(Ed’s note: This is part II of a two-part series by Colby James West; read part I here.)
After my visualization, I went to the starting gate. I could barely tighten my ski boots, my hands were so cramped up. My tongue was tingling and the right half of my face was numb. The starter announced that I had three minutes until the cameras and judges were ready then I could drop in. I stamped my feet and wiped the snow from the tops of my skis just to keep moving. After the three longest minutes of maybe my life, the starter turned to me again and said, ”Commercial break. Four more minutes.”
“What?! Ugh! Ok, well I’ll be here waiting, when you need me.” I said, sarcastically with a nervous chuckle. She smiled, warmly. It was my third X Games appearance and she had been there every year that I had, with her daughter as a secondary starter. It was definitely somewhat comforting having her there now. Seeing her reminded me that I had been standing at the top of an X Games contest run before and ended up fairing rather well on those occasions.
Three more eternal minutes went by and by then I felt quite ready to take my run. It was the very last event of the X Games weekend. The park crew that took care of the jumps was standing next to the first feature of the course, looking almost as anxious as I was to get out of there. The other people at the start, cameramen, and other production assistants, were clearly over the hubbub of the weekend as well. It seemed that I was the only one still thinking about the contest.
When the starter turned to me again and added another three minutes onto my waiting time, I nearly had a stroke again.
“What the hell!?” I said quite loudly. “This sucks!” I concluded, reacting verbally without even thinking. I immediately regretted it. In that instant, I changed the entire vibe of the small group at the starting gate from bored and tired to awkward and tense.
This caused my own nerves to get to me even more. I felt guilty. All eyes were on me and I was now clearly unhappy with waiting. I felt like I’d just punched a puppy in front of everyone, or something. I knew that I had to change it all around. I definitely wasn’t going to be able to ski well if I was in a negative mood and feeling like an enemy. I took a deep breath and tried to remain calm, closing my eyes behind my goggles.

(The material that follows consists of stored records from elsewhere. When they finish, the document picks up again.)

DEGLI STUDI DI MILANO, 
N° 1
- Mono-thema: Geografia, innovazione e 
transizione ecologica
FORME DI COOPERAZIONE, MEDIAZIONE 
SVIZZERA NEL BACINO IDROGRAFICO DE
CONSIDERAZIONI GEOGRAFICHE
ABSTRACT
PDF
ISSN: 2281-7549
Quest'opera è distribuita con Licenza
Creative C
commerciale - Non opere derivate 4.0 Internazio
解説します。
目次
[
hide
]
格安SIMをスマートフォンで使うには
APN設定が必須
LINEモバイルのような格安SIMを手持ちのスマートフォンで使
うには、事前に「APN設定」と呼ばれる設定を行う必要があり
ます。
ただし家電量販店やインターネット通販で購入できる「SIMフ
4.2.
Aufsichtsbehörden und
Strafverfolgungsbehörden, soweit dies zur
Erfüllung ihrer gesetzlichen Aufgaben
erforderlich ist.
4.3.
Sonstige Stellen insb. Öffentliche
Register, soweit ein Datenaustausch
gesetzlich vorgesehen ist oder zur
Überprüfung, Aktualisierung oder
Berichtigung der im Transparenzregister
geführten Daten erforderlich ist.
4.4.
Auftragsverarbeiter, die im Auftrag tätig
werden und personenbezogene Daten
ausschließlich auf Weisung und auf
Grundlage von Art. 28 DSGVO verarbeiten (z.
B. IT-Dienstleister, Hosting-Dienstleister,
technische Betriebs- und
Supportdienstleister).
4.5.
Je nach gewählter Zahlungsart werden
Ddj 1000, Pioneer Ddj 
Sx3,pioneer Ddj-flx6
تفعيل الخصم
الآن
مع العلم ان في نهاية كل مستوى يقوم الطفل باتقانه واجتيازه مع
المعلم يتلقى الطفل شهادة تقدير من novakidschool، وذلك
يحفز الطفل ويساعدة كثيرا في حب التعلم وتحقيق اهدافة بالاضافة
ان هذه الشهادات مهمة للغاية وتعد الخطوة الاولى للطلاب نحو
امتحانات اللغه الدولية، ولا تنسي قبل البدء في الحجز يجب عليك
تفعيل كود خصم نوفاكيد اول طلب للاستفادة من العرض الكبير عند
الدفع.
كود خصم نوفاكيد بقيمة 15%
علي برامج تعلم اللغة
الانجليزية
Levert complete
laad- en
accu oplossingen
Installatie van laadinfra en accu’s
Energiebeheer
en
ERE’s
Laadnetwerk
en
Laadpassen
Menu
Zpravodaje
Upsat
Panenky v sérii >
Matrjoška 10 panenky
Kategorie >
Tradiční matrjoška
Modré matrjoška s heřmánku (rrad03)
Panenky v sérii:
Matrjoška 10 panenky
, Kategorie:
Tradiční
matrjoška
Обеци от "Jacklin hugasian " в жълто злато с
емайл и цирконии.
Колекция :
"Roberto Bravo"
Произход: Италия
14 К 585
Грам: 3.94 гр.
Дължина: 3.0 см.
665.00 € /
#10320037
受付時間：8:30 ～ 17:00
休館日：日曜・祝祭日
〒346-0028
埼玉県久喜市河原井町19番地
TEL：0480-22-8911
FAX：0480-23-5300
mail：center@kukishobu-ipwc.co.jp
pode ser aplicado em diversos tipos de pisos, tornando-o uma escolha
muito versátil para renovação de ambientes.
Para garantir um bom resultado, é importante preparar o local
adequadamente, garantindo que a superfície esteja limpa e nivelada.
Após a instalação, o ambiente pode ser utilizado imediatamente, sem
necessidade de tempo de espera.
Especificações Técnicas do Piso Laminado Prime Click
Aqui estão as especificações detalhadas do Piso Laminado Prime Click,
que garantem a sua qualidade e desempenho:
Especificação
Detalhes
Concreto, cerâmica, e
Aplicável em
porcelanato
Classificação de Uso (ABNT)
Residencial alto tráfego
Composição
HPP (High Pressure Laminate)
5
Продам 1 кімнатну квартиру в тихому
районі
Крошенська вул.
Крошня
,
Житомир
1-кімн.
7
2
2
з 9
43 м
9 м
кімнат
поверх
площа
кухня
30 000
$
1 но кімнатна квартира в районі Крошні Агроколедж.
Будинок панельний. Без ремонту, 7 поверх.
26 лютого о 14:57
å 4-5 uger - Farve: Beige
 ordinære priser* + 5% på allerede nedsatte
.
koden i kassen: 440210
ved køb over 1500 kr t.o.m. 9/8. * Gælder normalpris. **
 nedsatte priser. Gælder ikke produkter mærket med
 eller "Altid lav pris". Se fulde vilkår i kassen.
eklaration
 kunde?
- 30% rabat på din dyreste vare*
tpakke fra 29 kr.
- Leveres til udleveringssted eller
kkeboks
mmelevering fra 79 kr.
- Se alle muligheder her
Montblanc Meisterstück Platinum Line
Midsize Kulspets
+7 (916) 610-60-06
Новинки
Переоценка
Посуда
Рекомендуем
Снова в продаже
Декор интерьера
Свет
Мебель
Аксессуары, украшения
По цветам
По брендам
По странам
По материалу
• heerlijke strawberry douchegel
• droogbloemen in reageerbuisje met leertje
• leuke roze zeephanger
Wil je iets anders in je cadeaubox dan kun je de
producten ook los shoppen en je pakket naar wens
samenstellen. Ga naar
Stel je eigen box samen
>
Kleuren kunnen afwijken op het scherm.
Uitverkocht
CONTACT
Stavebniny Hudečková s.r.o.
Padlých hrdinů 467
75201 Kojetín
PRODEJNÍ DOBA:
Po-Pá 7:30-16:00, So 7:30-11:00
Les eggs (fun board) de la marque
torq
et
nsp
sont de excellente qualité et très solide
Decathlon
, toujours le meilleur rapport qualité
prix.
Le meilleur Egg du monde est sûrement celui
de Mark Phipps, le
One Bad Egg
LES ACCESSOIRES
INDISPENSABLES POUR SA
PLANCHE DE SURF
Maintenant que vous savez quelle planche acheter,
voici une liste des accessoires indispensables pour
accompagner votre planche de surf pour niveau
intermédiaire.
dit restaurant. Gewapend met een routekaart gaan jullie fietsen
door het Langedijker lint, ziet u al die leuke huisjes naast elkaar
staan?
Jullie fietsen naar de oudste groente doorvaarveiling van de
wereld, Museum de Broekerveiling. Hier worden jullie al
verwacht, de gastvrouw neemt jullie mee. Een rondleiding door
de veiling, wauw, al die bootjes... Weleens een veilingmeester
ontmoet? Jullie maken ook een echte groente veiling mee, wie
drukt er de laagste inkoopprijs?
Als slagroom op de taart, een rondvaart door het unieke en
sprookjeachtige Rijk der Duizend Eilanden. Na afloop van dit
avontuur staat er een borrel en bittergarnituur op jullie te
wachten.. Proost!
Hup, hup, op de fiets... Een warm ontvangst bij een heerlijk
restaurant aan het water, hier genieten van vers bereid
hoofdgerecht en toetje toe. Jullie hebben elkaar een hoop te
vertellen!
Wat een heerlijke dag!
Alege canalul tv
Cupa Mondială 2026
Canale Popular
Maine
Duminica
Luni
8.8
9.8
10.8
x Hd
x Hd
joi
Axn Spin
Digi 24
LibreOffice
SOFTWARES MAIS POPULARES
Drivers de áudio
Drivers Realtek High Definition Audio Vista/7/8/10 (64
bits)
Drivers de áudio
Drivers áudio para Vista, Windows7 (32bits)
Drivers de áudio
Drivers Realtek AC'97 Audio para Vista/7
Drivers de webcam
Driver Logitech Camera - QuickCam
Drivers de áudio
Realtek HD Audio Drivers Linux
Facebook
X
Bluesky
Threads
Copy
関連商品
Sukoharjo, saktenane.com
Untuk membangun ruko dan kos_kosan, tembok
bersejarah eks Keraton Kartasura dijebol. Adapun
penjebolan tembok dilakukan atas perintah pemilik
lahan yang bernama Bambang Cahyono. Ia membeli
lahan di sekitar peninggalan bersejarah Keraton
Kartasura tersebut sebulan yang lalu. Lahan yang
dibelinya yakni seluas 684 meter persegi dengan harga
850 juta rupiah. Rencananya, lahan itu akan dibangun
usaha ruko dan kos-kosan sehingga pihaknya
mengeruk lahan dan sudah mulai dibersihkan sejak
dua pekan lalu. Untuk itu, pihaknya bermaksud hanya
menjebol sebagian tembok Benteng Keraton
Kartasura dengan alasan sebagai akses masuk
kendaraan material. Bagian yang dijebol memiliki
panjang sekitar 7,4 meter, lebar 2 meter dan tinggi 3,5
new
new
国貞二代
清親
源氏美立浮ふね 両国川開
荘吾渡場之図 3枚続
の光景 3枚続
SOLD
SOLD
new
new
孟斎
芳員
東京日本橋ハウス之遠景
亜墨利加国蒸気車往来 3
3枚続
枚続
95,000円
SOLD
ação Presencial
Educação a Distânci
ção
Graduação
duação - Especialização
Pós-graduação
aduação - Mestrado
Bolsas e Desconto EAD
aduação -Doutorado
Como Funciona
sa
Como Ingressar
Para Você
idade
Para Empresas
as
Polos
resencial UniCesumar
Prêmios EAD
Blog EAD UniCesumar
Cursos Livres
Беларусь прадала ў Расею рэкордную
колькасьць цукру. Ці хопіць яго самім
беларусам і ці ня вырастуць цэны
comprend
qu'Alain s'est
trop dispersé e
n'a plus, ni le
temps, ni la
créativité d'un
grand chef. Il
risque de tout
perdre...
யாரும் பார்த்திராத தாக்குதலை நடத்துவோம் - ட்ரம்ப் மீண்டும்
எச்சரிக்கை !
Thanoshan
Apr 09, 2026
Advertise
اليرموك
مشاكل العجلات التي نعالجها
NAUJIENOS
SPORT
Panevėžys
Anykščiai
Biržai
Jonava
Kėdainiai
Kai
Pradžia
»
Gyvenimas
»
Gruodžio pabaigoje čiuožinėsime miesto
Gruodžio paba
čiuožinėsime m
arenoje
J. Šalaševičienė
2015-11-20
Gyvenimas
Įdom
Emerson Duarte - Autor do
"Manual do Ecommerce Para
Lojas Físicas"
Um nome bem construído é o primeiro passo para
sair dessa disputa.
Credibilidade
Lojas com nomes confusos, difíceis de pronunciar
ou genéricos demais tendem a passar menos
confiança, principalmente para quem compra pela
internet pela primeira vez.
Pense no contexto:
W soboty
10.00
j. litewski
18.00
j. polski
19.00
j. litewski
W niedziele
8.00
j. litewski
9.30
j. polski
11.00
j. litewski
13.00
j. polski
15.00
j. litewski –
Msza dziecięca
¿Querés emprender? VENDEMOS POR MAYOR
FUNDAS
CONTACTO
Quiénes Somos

My brain started working to find a way to fix the situation, which brought me back to the song I had been humming in the staging tent. It was a perfect way to get everyone’s spirits back up.
I started out just speaking the words softly.
“At first I was afraid, I was petrified. Kept thinking, I could never live without you by my side.”
The starters picked up on my tune and smiled. I continued a little louder so that everyone could hear me. “But then I spent so many nights, just thinking how you did me wrong, and I grew strong. I learned how to get along!”
Then I was singing loud and full, to the best of my ability, which doesn’t say much, but it didn’t matter. The starters joined me softly as I worked my way to the chorus. The park crew were staring, seemingly in shock, but smiling nonetheless. I was pretty sure that no other athletes had sung a song before taking their run, besides maybe Jossi Wells from New Zealand. He doesn’t exactly sing, but prefers to spit inspirational rap lines from his favorite artist, Lil Wayne, before dropping into his contest run.
Right as I was midway through the chorus, the starter said I was to drop in thirty seconds. Cameras where ready. Judges were ready. My relaxed mind was also ready. I stopped singing and went through my run in my head again, then thanked the starters and yelled to the park crew that they had done a great job on the course. They nodded their appreciation.
In one instant, I had changed everyone’s mood to negative, and in the next, they were all rooting for me to do my best. That’s how it felt anyway. Nothing could stop me then. The starter gave me the go ahead and I dropped in, gliding through the course, spinning flipping and grabbing my skis just as I had envisioned. It turned out to be my best run of the day.
I didn’t win, but ended up in third place. Good enough for me. I skied as well as I could and was rewarded with the extreme joy and satisfaction that can only be gotten from standing on a podium on a world stage such as the X Games.